Ci sarà una profonda modifica dei luoghi di lavoro con una implementazione del lavoro da distanza.
Rischiamo di perdere privacy, senso della responsabilità, fantasia nel lavoro.
Questa iperspecializzazione renderà sempre più evidente la divaricazione salariale tra gli “innovatori” e il resto dei lavoratori.
Inoltre il rischio è di perdere posti di lavoro, in questo senso i dati OCSE sono significativi e questo sarà drammatico in un Paese come il nostro che ha il 30% di disoccupazione giovanile.
Sara ineludibile porsi il problema della riduzione dell’orario di lavoro, della rimodulazione degli orari stessi e in questo contesto si pone il problema del reddito di cittadinanza.

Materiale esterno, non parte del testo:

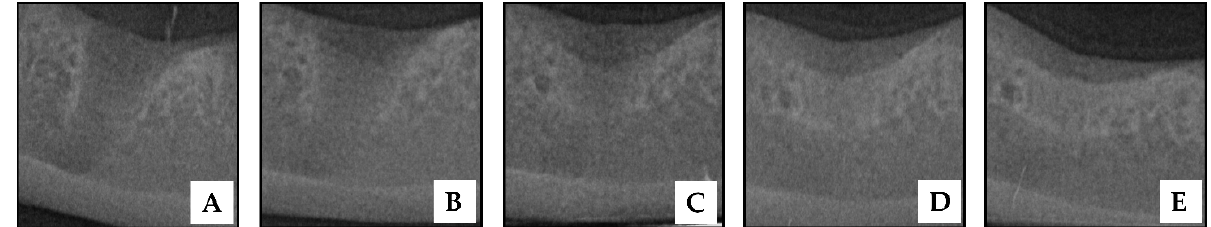
Figure 7. Intraoral radiographs of first mandibular molar socket after nanohydroxyapatite-based hydrogel placement in different weeks of postoperative follow-up including the day of operation ( A ), 2nd week ( B ), 4th week ( C ), 8th week ( D ), 12th week ( E ) after operation.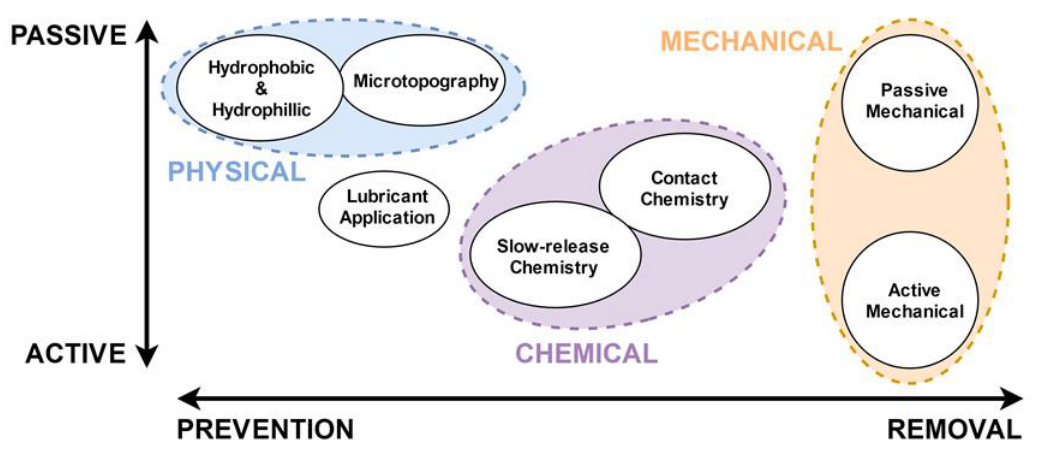
Figure 2. A generalised overview of some of the antifouling strategies that can involve biomimetic aspects or can be inspired by analogous strategies in the natural world. Different strategies can of course be combined, and indeed in many cases can perhaps lead to more efficient or effective fouling control.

Questo tema sarà poi drammatico per le regioni del sud, con i giovani con specializzazioni acquisite nelle università del nord resteranno per il lavoro depauperando il sud di quelle intelligenze in dispensabili per creare una classe dirigente. Il sud rischia di trovarsi con una forza lavoro poco specializzata e fuori dal nuovo mercato del lavoro, senza contare che gia si intravede un identico flusso dalle regioni del nord Italia verso l’Europa e il resto del mondo Occidentale.
A questo si aggiunge la ricerca da parte dei giovani della ricerca di una migliore qualità della vita, che le nostre grandi città non sanno più offrire.

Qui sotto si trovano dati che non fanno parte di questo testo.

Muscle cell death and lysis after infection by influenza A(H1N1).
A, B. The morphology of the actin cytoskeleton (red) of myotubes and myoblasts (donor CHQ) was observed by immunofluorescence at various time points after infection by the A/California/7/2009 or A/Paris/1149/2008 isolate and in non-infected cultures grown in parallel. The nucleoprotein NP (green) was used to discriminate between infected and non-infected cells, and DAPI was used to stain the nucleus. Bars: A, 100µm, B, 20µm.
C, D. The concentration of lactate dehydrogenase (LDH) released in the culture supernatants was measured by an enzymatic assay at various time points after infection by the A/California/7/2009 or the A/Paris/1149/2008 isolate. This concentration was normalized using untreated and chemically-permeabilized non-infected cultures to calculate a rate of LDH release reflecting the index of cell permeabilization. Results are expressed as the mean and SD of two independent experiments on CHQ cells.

La politica dovrebbe coinvolgere la classe dirigente, le università , i centri di formazione, le forze civiche in uno sforzo, anche di fantasia per produrre un quadro di sviluppo e normativo per gestire questo processo per ridare un senso alla festa del lavoro e per evitare che questo processo sua gestito da chi pensa all’innovazione solo a un modo per accrescere la ricchezza dei pochi.
1 commento
Molto condivisibile, soprattutto la parte su diritti e tutele sociali; molte persone non si rendono neanche conto di quanto, ad esempio sanità,scuola, stato sociale, siano state letteralmente falcidiate negli ultimi venti-trent’anni, salvo poi lamentarsi che la “cosa pubblica” non funziona e che se vuoi qualcosa devi pagare. Non è stato voluto tutto questo?.. E l’ha fatto, ahime, anche la “sinistra”. Approfitto, parlando di cosa pubblica: davvero le amministrzioni provinciali andavano abolite (così vicine, più di quanto si pensi, a noi cittadini dell’entroterra di provincia, appunto)?.. cosa ne pensa l’Associazione Socialista Liberale? Grazie, con stima Alessandro Bravi, operaio.. socialista!